I have spent an entire day going around in circles trying to solve this problem. I've been through similar questions on SO and still no luck. Apologies if I've missed an obvious solution in my searches. This is my first day trying out Python so I am a complete newbie. I am trying to build a scraper for LinkedIn and I can't get past the logging in stage.
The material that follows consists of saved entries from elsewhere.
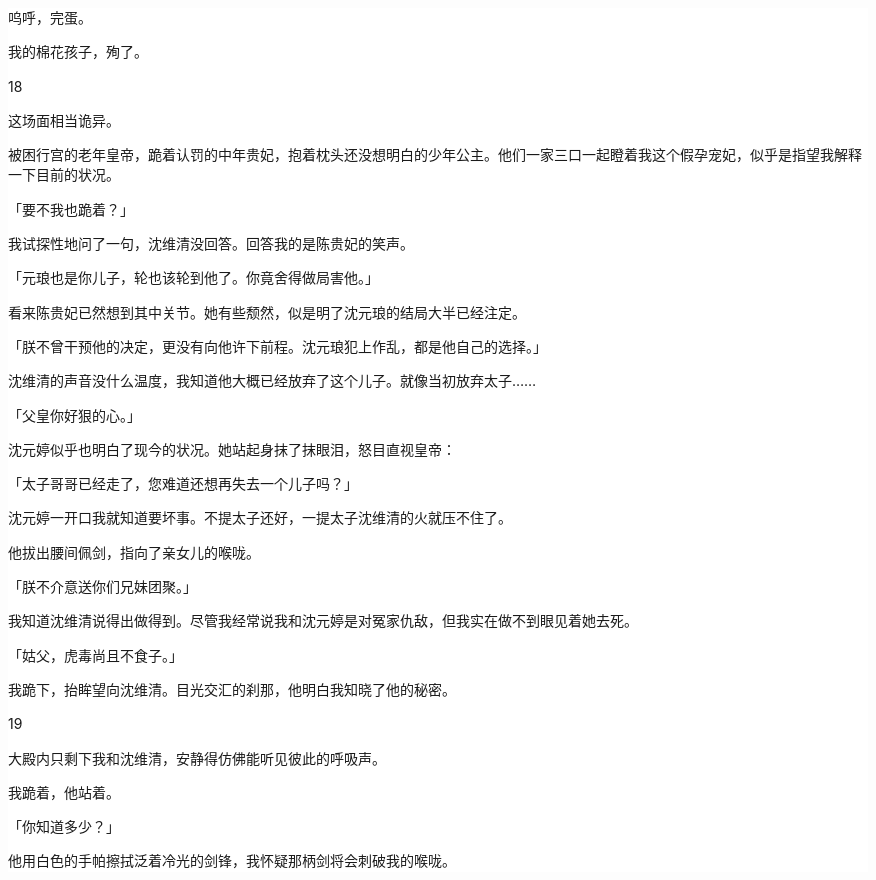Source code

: 呜呼，完蛋。


我的棉花孩子，殉了。


18


这场面相当诡异。


被困行宫的老年皇帝，跪着认罚的中年贵妃，抱着枕头还没想明白的少年公主。他们一家三口一起瞪着我这个假孕宠妃，似乎是指望我解释一下目前的状况。


「要不我也跪着？」


我试探性地问了一句，沈维清没回答。回答我的是陈贵妃的笑声。


「元琅也是你儿子，轮也该轮到他了。你竟舍得做局害他。」


看来陈贵妃已然想到其中关节。她有些颓然，似是明了沈元琅的结局大半已经注定。


「朕不曾干预他的决定，更没有向他许下前程。沈元琅犯上作乱，都是他自己的选择。」


沈维清的声音没什么温度，我知道他大概已经放弃了这个儿子。就像当初放弃太子……


「父皇你好狠的心。」


沈元婷似乎也明白了现今的状况。她站起身抹了抹眼泪，怒目直视皇帝：


「太子哥哥已经走了，您难道还想再失去一个儿子吗？」


沈元婷一开口我就知道要坏事。不提太子还好，一提太子沈维清的火就压不住了。


他拔出腰间佩剑，指向了亲女儿的喉咙。


「朕不介意送你们兄妹团聚。」


我知道沈维清说得出做得到。尽管我经常说我和沈元婷是对冤家仇敌，但我实在做不到眼见着她去死。


「姑父，虎毒尚且不食子。」


我跪下，抬眸望向沈维清。目光交汇的刹那，他明白我知晓了他的秘密。


19


大殿内只剩下我和沈维清，安静得仿佛能听见彼此的呼吸声。


我跪着，他站着。


「你知道多少？」


他用白色的手帕擦拭泛着冷光的剑锋，我怀疑那柄剑将会刺破我的喉咙。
I have tried many different variations of code but here is one that I understand the most:
from bs4 import BeautifulSoup
import urllib.request
import requests
client = requests.Session()
LOGIN_URL = 'https://www.linkedin.com/uas/login'
# get source code of the page
with urllib.request.urlopen('https://www.linkedin.com/uas/login') as
url:
s = url.read()
print(s)
soup = BeautifulSoup(s, "html.parser")
print(s)
csrf = soup.find(id="loginCsrfParam-login")['value']
login_information = {
'session_key':'email@gmail.com',
'session_password':'password',
'loginCsrfParam': csrf,
}
client.post(LOGIN_URL, data=login_information)
I am getting the below error and have no clue how to get around this:
Traceback (most recent call last): File "G:...\LinkedIn\testlogin3.py", line 16, in csrf = soup.find(id="loginCsrfParam-login")['value'] TypeError: 'NoneType' object is not subscriptable
Is anyone able to provide any insight or help me correct the code? Thanks in advance.